**PROBLEM STATEMENT**
Your output should consist solely of the lines from the one with "Pixel dimensions for" through the end of the records, reproduced exactly, both ends included.

━━ DATA FOR ANALYSIS

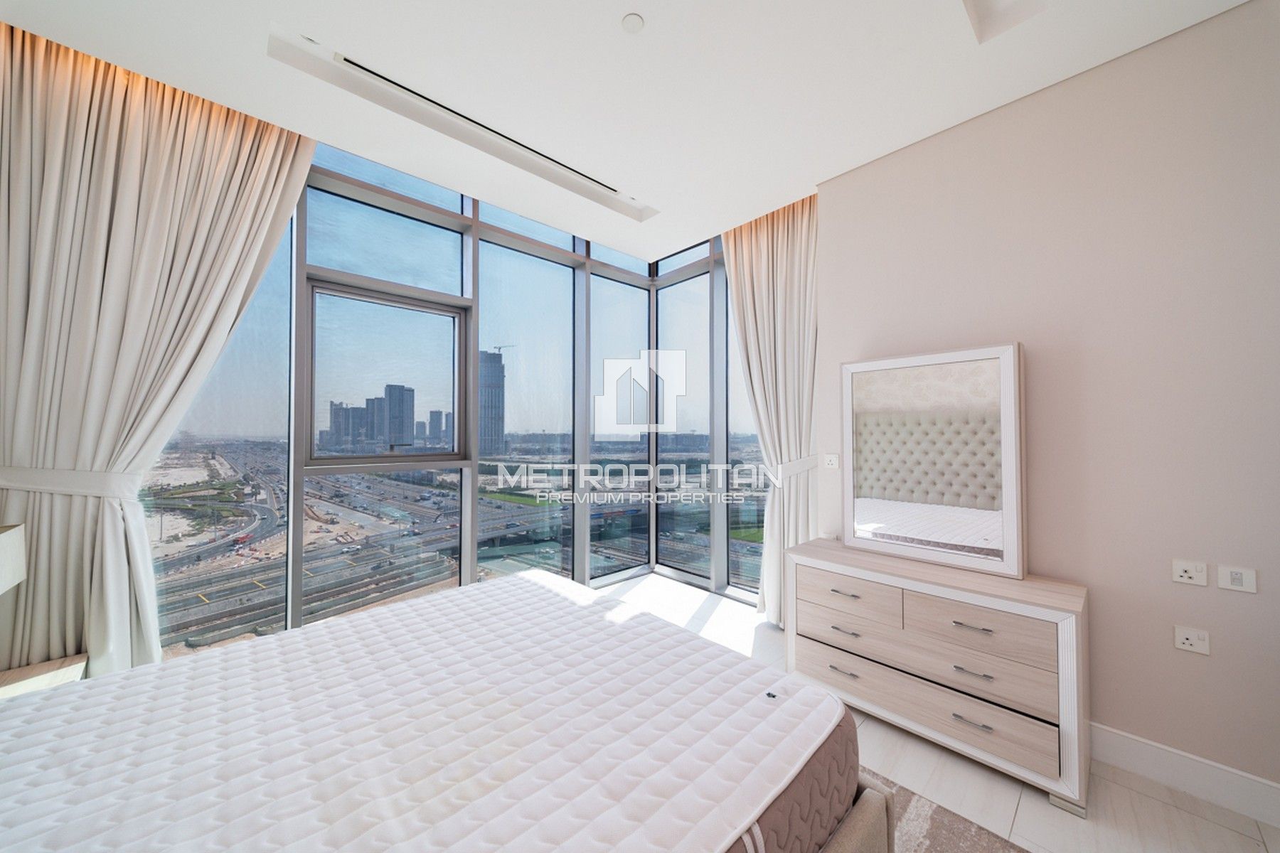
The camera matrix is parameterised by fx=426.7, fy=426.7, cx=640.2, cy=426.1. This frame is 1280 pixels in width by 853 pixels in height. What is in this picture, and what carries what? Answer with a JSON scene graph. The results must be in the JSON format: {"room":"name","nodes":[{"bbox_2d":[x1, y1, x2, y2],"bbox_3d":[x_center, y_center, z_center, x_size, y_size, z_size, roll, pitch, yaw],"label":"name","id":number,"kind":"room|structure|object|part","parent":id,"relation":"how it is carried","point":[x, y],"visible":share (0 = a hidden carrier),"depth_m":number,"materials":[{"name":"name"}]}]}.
{"room":"bedroom","nodes":[
{"label":"bedroom","id":0,"kind":"room"},
{"bbox_2d":[129,132,766,659],"bbox_3d":[-1.114,-0.131,3.397,4.783,3.297,0.534,1,-1,-43],"label":"window wall","id":1,"kind":"structure","parent":0,"point":[299,538],"depth_m":3.37,"materials":[{"name":"clear glass"}]},
{"bbox_2d":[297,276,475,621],"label":"window","id":2,"kind":"structure","parent":1,"relation":"in","point":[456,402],"depth_m":3.04,"materials":[{"name":"glass"}]},
{"bbox_2d":[0,0,1255,263],"bbox_3d":[0.094,-1.757,1.394,4.245,0.266,4.675,1,-1,-43],"label":"ceiling","id":3,"kind":"structure","parent":0,"point":[617,8],"depth_m":1.96,"materials":[{"name":"white paint"}]},
{"bbox_2d":[0,22,317,680],"bbox_3d":[-2.213,-0.107,1.997,1.142,3.077,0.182,1,-1,-43],"label":"left curtain","id":4,"kind":"object","parent":3,"relation":"hanging from","point":[126,170],"visible":0.87,"depth_m":1.87,"materials":[{"name":"beige fabric"}]},
{"bbox_2d":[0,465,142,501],"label":"curtain tieback","id":5,"kind":"object","parent":4,"relation":"attached to","point":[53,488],"visible":0.72,"depth_m":1.78,"materials":[{"name":"white fabric"}]},
{"bbox_2d":[270,26,656,223],"bbox_3d":[-0.735,-1.577,2.420,1.912,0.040,0.135,1,-1,-43],"label":"air vent","id":6,"kind":"object","parent":3,"relation":"in","point":[346,60],"visible":0.92,"depth_m":2.17,"materials":[{"name":"white metal"}]},
{"bbox_2d":[620,12,644,33],"bbox_3d":[-0.031,-1.599,1.698,0.086,0.011,0.085,1,-1,-43],"label":"smoke detector","id":7,"kind":"object","parent":3,"relation":"attached to","point":[634,20],"visible":0.99,"depth_m":1.69,"materials":[{"name":"white"}]},
{"bbox_2d":[721,194,817,624],"bbox_3d":[0.973,-0.089,3.176,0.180,3.100,0.869,1,-1,-43],"label":"curtain","id":8,"kind":"object","parent":3,"relation":"hanging from","point":[780,252],"visible":0.69,"depth_m":3.15,"materials":[{"name":"beige fabric"}]},
{"bbox_2d":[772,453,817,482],"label":"curtain tieback","id":9,"kind":"object","parent":8,"relation":"attached to","point":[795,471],"visible":0.58,"depth_m":2.99,"materials":[{"name":"white fabric"}]},
{"bbox_2d":[962,0,1051,42],"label":"ceiling recess","id":10,"kind":"object","parent":3,"relation":"in","point":[995,3],"visible":0.97,"depth_m":1.69,"materials":[{"name":"white paint"}]},
{"bbox_2d":[600,573,1279,852],"bbox_3d":[0.156,1.517,1.425,4.732,0.115,4.878,1,-1,-43],"label":"floor","id":11,"kind":"structure","parent":0,"point":[1178,817],"depth_m":1.71,"materials":[{"name":"white tile"}]},
{"bbox_2d":[0,654,87,700],"bbox_3d":[-2.337,1.201,1.466,0.473,0.497,0.515,1,-1,-43],"label":"nightstand","id":12,"kind":"object","parent":11,"relation":"on","point":[43,670],"visible":0.38,"depth_m":1.63,"materials":[{"name":"wood"}]},
{"bbox_2d":[0,522,26,594],"bbox_3d":[-2.225,0.621,1.317,0.302,0.589,0.381,1,-1,-43],"label":"table lamp","id":13,"kind":"object","parent":12,"relation":"on","point":[11,538],"visible":0.99,"depth_m":1.46,"materials":[{"name":"white"}]},
{"bbox_2d":[781,536,1088,816],"bbox_3d":[1.379,1.086,2.152,0.490,0.780,1.178,1,-1,-43],"label":"dresser","id":14,"kind":"object","parent":11,"relation":"on","point":[828,595],"visible":0.97,"depth_m":1.87,"materials":[{"name":"wood"}]},
{"bbox_3d":[0.991,1.193,2.090,0.057,0.013,0.120,1,-1,-43],"label":"handle","id":15,"kind":"part","parent":14,"relation":"part of","materials":[{"name":"silver metal"}]},
{"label":"handle","id":16,"kind":"part","parent":14,"relation":"part of","materials":[{"name":"silver metal"}]},
{"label":"handle","id":17,"kind":"part","parent":14,"relation":"part of","materials":[{"name":"silver metal"}]},
{"bbox_3d":[1.013,1.024,2.155,0.094,0.145,0.489,1,-1,-43],"label":"drawer","id":18,"kind":"part","parent":14,"relation":"part of","materials":[{"name":"wood"}]},
{"bbox_3d":[1.027,0.857,2.176,0.053,0.174,0.494,1,-1,-43],"label":"drawer","id":19,"kind":"part","parent":14,"relation":"part of","materials":[{"name":"wood"}]},
{"bbox_3d":[1.213,1.205,1.986,0.099,0.186,1.057,1,-1,-43],"label":"drawer","id":20,"kind":"part","parent":14,"relation":"part of","materials":[{"name":"wood"}]},
{"bbox_2d":[841,342,1026,572],"bbox_3d":[1.493,0.156,2.271,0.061,1.093,0.812,1,-1,-43],"label":"mirror","id":21,"kind":"object","parent":14,"relation":"on","point":[862,518],"visible":1,"depth_m":2.20,"materials":[{"name":"white mirror"}]},
{"bbox_3d":[1.382,0.838,1.793,0.060,0.014,0.128,1,-1,-43],"label":"handle","id":22,"kind":"part","parent":14,"relation":"part of","materials":[{"name":"silver metal"}]},
{"bbox_3d":[1.360,1.212,1.764,0.061,0.013,0.112,1,-1,-43],"label":"handle","id":23,"kind":"part","parent":14,"relation":"part of","materials":[{"name":"silver metal"}]},
{"bbox_3d":[1.374,1.019,1.783,0.064,0.013,0.107,1,-1,-43],"label":"handle","id":24,"kind":"part","parent":14,"relation":"part of","materials":[{"name":"silver metal"}]},
{"bbox_3d":[1.397,0.854,1.820,0.081,0.180,0.498,1,-1,-43],"label":"drawer","id":25,"kind":"part","parent":14,"relation":"part of","materials":[{"name":"wood"}]},
{"bbox_2d":[859,768,1028,852],"bbox_3d":[0.004,1.431,0.994,2.508,0.014,2.109,1,-1,-43],"label":"rug","id":26,"kind":"object","parent":11,"relation":"on","point":[925,839],"visible":0.25,"depth_m":1.52,"materials":[{"name":"grey carpet"}]},
{"bbox_2d":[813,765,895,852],"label":"bed frame","id":27,"kind":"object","parent":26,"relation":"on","point":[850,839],"visible":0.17,"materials":[{"name":"beige fabric"}]},
{"bbox_2d":[0,567,865,852],"bbox_3d":[-0.695,0.999,1.214,2.291,0.472,1.863,1,-1,-43],"label":"mattress","id":28,"kind":"object","parent":27,"relation":"on","point":[690,643],"visible":0.99,"depth_m":1.11,"materials":[{"name":"white fabric"}]},
{"bbox_2d":[817,0,1279,803],"bbox_3d":[2.316,-0.109,1.878,0.475,3.142,2.937,1,-1,-43],"label":"right wall","id":29,"kind":"structure","parent":0,"point":[1150,50],"depth_m":1.82,"materials":[{"name":"paint"}]},
{"bbox_2d":[822,453,839,468],"bbox_3d":[1.236,0.226,2.759,0.015,0.096,0.113,1,-1,-43],"label":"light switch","id":30,"kind":"object","parent":29,"relation":"attached to","point":[830,459],"visible":0.99,"depth_m":2.76,"materials":[{"name":"white plastic"}]},
{"bbox_2d":[1090,723,1279,826],"bbox_3d":[1.952,1.387,1.954,0.017,0.147,2.758,1,-1,-43],"label":"baseboard","id":31,"kind":"structure","parent":29,"relation":"attached to","point":[1143,752],"depth_m":1.69,"materials":[{"name":"white paint"}]},
{"bbox_2d":[1171,559,1208,586],"bbox_3d":[2.182,0.581,1.694,0.014,0.084,0.091,1,-1,-43],"label":"wall socket","id":32,"kind":"object","parent":29,"relation":"attached to","point":[1183,573],"visible":0.98,"depth_m":1.69,"materials":[{"name":"white plastic"}]},
{"bbox_2d":[1173,625,1211,655],"bbox_3d":[2.163,0.840,1.673,0.012,0.086,0.088,1,-1,-43],"label":"wall socket","id":33,"kind":"object","parent":29,"relation":"attached to","point":[1185,643],"visible":0.98,"depth_m":1.67,"materials":[{"name":"white plastic"}]},
{"bbox_2d":[1215,564,1257,593],"bbox_3d":[2.253,0.578,1.613,0.012,0.086,0.091,1,-1,-43],"label":"wall socket","id":34,"kind":"object","parent":29,"relation":"attached to","point":[1233,573],"visible":0.98,"depth_m":1.61,"materials":[{"name":"white plastic"}]},
{"label":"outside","id":35,"kind":"structure","parent":0,"visible":0},
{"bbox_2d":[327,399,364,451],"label":"building","id":36,"kind":"structure","parent":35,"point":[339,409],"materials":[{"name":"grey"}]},
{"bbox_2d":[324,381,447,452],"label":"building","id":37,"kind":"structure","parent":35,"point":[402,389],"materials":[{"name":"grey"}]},
{"bbox_2d":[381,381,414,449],"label":"high-rise building","id":38,"kind":"structure","parent":35,"point":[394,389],"materials":[{"name":"grey"}]},
{"bbox_2d":[478,347,505,456],"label":"skyscraper","id":39,"kind":"structure","parent":35,"point":[499,364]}
]}

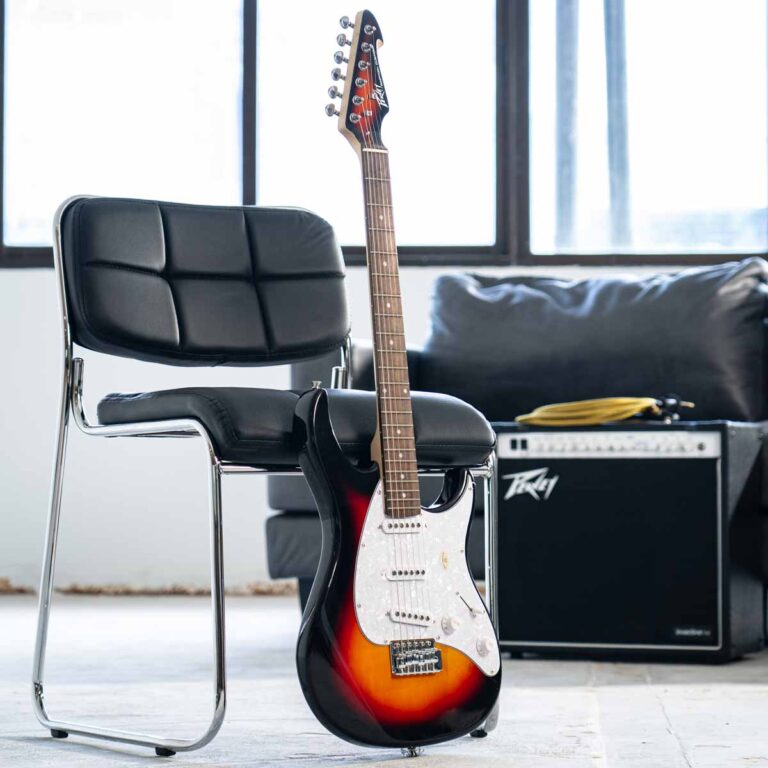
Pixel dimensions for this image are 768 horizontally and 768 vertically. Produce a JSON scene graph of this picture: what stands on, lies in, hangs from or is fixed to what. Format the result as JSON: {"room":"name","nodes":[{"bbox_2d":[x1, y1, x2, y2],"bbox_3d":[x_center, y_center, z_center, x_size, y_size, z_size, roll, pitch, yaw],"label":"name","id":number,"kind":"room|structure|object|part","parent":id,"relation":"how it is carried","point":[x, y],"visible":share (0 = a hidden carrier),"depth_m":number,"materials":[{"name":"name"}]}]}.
{"room":"living room","nodes":[
{"label":"living room","id":0,"kind":"room"},
{"bbox_2d":[1,245,761,592],"bbox_3d":[0.428,-0.662,6.705,7.994,2.617,0.201,0,-2,4],"label":"wall","id":1,"kind":"structure","parent":0,"point":[41,315],"depth_m":6.66,"materials":[{"name":"white paint"}]},
{"bbox_2d":[0,0,767,272],"bbox_3d":[0.135,-1.148,6.784,3.362,1.608,0.142,0,-2,4],"label":"window","id":2,"kind":"structure","parent":1,"relation":"in","point":[163,49],"depth_m":6.75,"materials":[{"name":"glass"}]},
{"bbox_3d":[-0.848,-0.990,6.949,0.823,1.217,0.100,0,-2,4],"label":"pane","id":3,"kind":"part","parent":2,"relation":"part of","materials":[{"name":"clear glass"}]},
{"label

━━━━

**SOLUTION TO THE PROBLEM**
Pixel dimensions for this image are 768 horizontally and 768 vertically. Produce a JSON scene graph of this picture: what stands on, lies in, hangs from or is fixed to what. Format the result as JSON: {"room":"name","nodes":[{"bbox_2d":[x1, y1, x2, y2],"bbox_3d":[x_center, y_center, z_center, x_size, y_size, z_size, roll, pitch, yaw],"label":"name","id":number,"kind":"room|structure|object|part","parent":id,"relation":"how it is carried","point":[x, y],"visible":share (0 = a hidden carrier),"depth_m":number,"materials":[{"name":"name"}]}]}.
{"room":"living room","nodes":[
{"label":"living room","id":0,"kind":"room"},
{"bbox_2d":[1,245,761,592],"bbox_3d":[0.428,-0.662,6.705,7.994,2.617,0.201,0,-2,4],"label":"wall","id":1,"kind":"structure","parent":0,"point":[41,315],"depth_m":6.66,"materials":[{"name":"white paint"}]},
{"bbox_2d":[0,0,767,272],"bbox_3d":[0.135,-1.148,6.784,3.362,1.608,0.142,0,-2,4],"label":"window","id":2,"kind":"structure","parent":1,"relation":"in","point":[163,49],"depth_m":6.75,"materials":[{"name":"glass"}]},
{"bbox_3d":[-0.848,-0.990,6.949,0.823,1.217,0.100,0,-2,4],"label":"pane","id":3,"kind":"part","parent":2,"relation":"part of","materials":[{"name":"clear glass"}]},
{"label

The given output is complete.